##### Text #####

They have lost out on retaining Serge Ibaka, which may not be a calamity but it certainly can’t be spun as good news, and they are getting close to being in scramble mode with the pickings getting slimmer by the hour.

“All will be well,” a highly placed team source said Sunday morning, but that may be as much wishful thinking as anything.

Ibaka fled Toronto for a two-year, $19-million (U.S.) deal with the Los Angeles Clippers late Saturday, spoiling the feel-good mood of earlier in the day when Fred VanVleet agreed to a four-year, $85 million contract to stay.

It was more important for the Raptors retain a 26-year-old guard still ascendant in his career rather than a 31-year-old power forward who would have only gotten a one-year deal, so Toronto had a net free agency win Saturday. But it’s time to look at the possibilities of Ibaka’s replacement and there isn’t any reason to think any major player is coming.

A combination of the labour force — the likes of DeMarcus Cousins, Aron Baynes and Hassan Whiteside are available — and the desire to limit any contract to one year to protect 2021 cap space leaves Ujiri and Webster with few legitimate options.

Marc Gasol and Chris Boucher would be near the top of the list and would provide the familiarity and consistency good teams need.

But Gasol will turn 36 about a month into next season and he’s coming off a year where injuries and the pandemic layoff robbed him of a lot of his effectiveness. He is also attracting interest around the league, although the Raptors have the upper hand in salary they can offer him. Reports indicate both the Los Angeles Lakers and Golden State Warriors are intrigued by the possibility of signing him.

Boucher has never logged big minutes in the NBA and it might be a reach to trust him to be a regular on a top-four conference team might be a reach.

The others? They’re just guys for the most part, good but not great, intriguing to some degree if you can talk yourself into their usefulness. None would swing the balance of power in the East and trying to convince them that a one-year deal is worth taking might prove difficult.

#####

▶ Work request 1: Transcribe the passage of the text on the Raptors' free agency starting at "But Gasol will" and ending at "be a reach.".
▶ Work request 2: According to the text on the Raptors' free agency, what deal did Serge Ibaka take with the Los Angeles Clippers?

##### Information shown #####

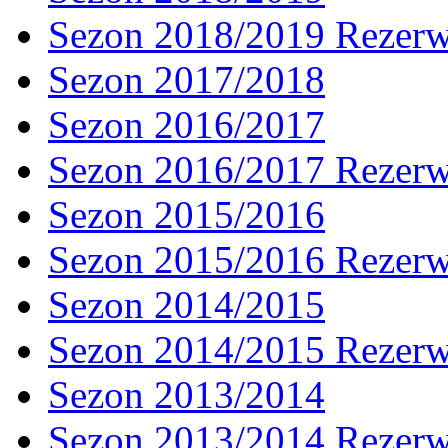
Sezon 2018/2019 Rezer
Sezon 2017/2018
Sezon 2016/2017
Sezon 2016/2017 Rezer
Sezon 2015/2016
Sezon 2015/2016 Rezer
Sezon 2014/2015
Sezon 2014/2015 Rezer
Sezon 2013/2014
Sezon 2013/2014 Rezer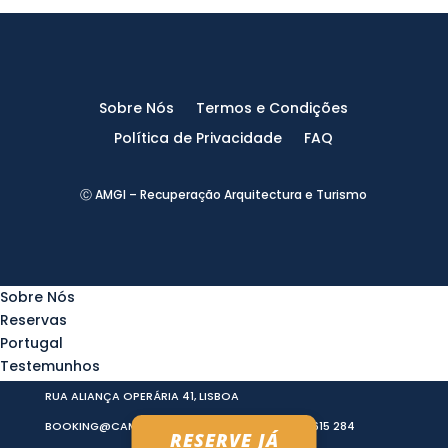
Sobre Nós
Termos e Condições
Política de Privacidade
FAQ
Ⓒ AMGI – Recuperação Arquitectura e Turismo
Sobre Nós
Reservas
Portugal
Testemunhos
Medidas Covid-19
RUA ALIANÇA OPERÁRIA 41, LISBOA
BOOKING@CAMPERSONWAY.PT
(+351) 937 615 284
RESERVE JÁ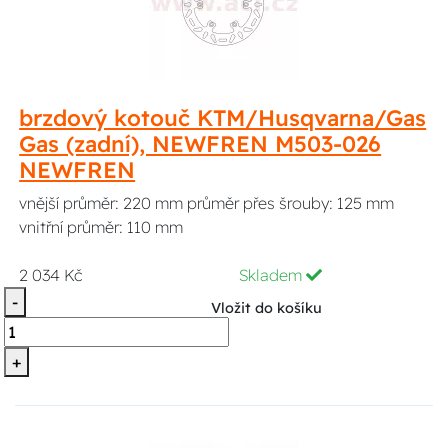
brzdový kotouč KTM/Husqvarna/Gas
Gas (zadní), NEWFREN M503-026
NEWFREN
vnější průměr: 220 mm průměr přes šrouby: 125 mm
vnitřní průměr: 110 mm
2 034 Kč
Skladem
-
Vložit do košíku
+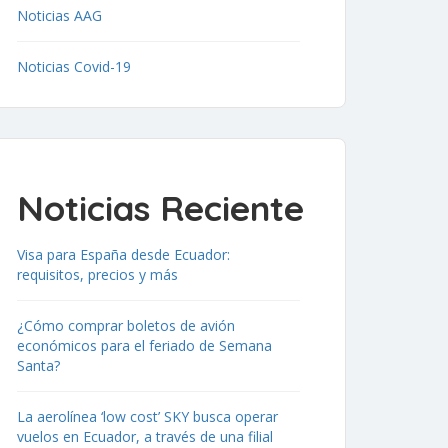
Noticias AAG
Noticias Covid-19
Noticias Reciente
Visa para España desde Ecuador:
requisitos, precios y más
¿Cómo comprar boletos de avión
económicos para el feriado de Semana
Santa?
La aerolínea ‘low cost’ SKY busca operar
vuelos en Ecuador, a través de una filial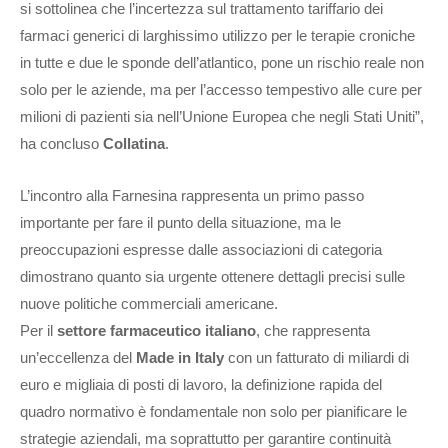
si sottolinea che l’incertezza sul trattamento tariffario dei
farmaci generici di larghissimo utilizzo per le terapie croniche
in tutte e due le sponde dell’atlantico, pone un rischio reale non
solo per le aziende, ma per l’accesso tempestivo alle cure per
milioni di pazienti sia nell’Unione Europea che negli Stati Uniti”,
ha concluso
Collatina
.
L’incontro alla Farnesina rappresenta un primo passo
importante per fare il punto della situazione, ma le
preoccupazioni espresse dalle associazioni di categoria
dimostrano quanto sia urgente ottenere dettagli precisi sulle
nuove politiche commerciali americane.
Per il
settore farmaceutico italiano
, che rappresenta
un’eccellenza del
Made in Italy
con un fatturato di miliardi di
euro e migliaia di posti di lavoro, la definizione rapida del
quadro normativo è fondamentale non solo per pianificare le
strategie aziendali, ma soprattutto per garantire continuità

#####
##### Information shown #####

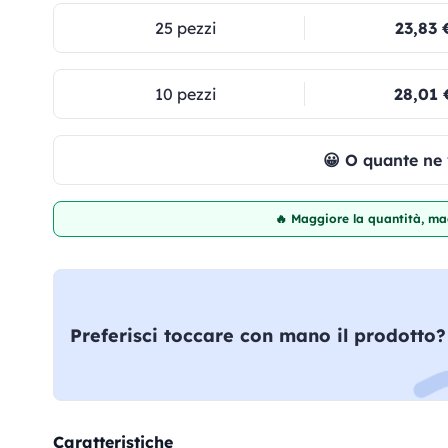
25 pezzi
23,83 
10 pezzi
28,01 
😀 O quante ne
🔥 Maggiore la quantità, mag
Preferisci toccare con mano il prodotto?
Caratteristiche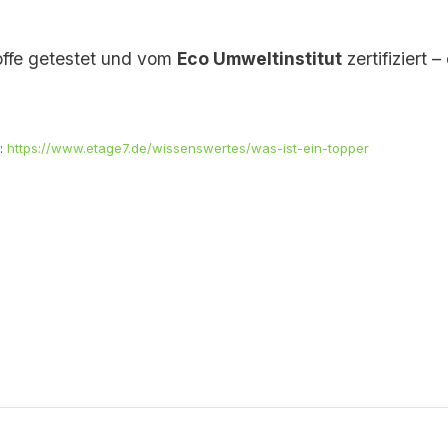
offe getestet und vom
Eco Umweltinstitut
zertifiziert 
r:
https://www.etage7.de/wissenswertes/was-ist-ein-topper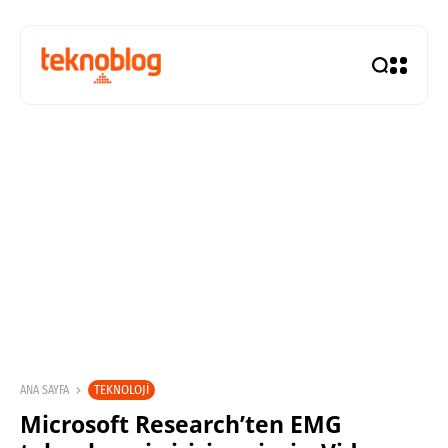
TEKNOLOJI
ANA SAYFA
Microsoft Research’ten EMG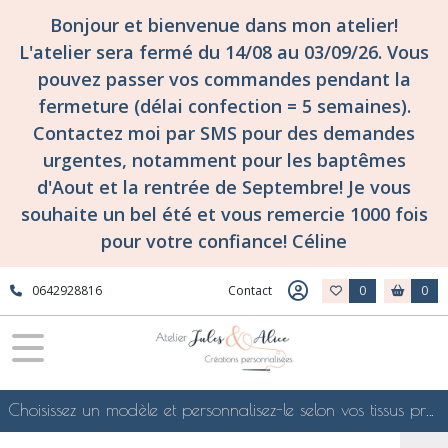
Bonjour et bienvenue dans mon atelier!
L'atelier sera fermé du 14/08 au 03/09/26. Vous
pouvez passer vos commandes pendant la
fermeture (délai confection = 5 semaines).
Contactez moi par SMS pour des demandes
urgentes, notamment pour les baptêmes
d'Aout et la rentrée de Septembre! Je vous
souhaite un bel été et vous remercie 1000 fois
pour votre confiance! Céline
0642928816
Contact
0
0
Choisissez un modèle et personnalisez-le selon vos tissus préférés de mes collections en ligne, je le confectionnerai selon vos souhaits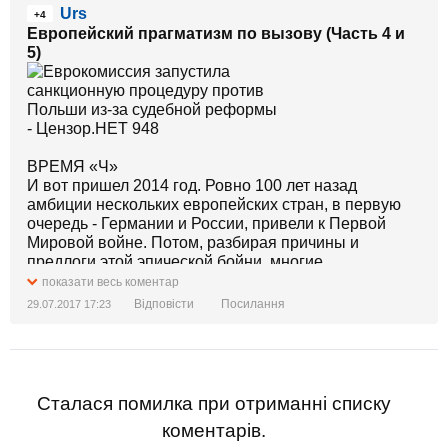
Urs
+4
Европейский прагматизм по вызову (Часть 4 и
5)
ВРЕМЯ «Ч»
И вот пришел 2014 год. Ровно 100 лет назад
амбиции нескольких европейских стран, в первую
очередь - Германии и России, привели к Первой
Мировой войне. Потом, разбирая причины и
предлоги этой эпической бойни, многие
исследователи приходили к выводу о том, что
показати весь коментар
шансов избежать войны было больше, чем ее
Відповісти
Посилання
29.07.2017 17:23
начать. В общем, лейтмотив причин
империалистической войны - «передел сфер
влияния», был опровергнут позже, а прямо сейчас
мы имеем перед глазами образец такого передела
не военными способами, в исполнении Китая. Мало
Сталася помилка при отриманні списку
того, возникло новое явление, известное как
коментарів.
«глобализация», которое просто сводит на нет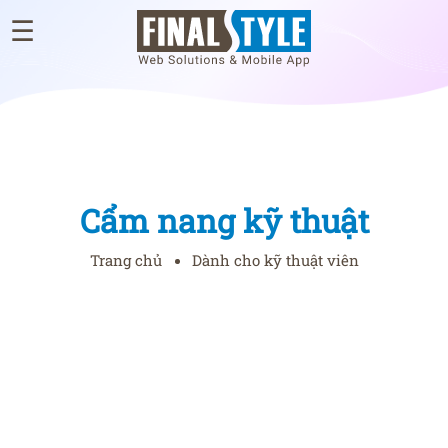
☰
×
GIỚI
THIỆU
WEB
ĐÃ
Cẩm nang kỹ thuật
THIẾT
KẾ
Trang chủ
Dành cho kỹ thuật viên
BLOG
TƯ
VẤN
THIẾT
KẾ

#####

▶ Worked solution 1:
But Gasol will turn 36 about a month into next season and he’s coming off a year where injuries and the pandemic layoff robbed him of a lot of his effectiveness. He is also attracting interest around the league, although the Raptors have the upper hand in salary they can offer him. Reports indicate both the Los Angeles Lakers and Golden State Warriors are intrigued by the possibility of signing him.

Boucher has never logged big minutes in the NBA and it might be a reach to trust him to be a regular on a top-four conference team might be a reach.

▶ Worked solution 2: A two-year, $19-million (U.S.) deal.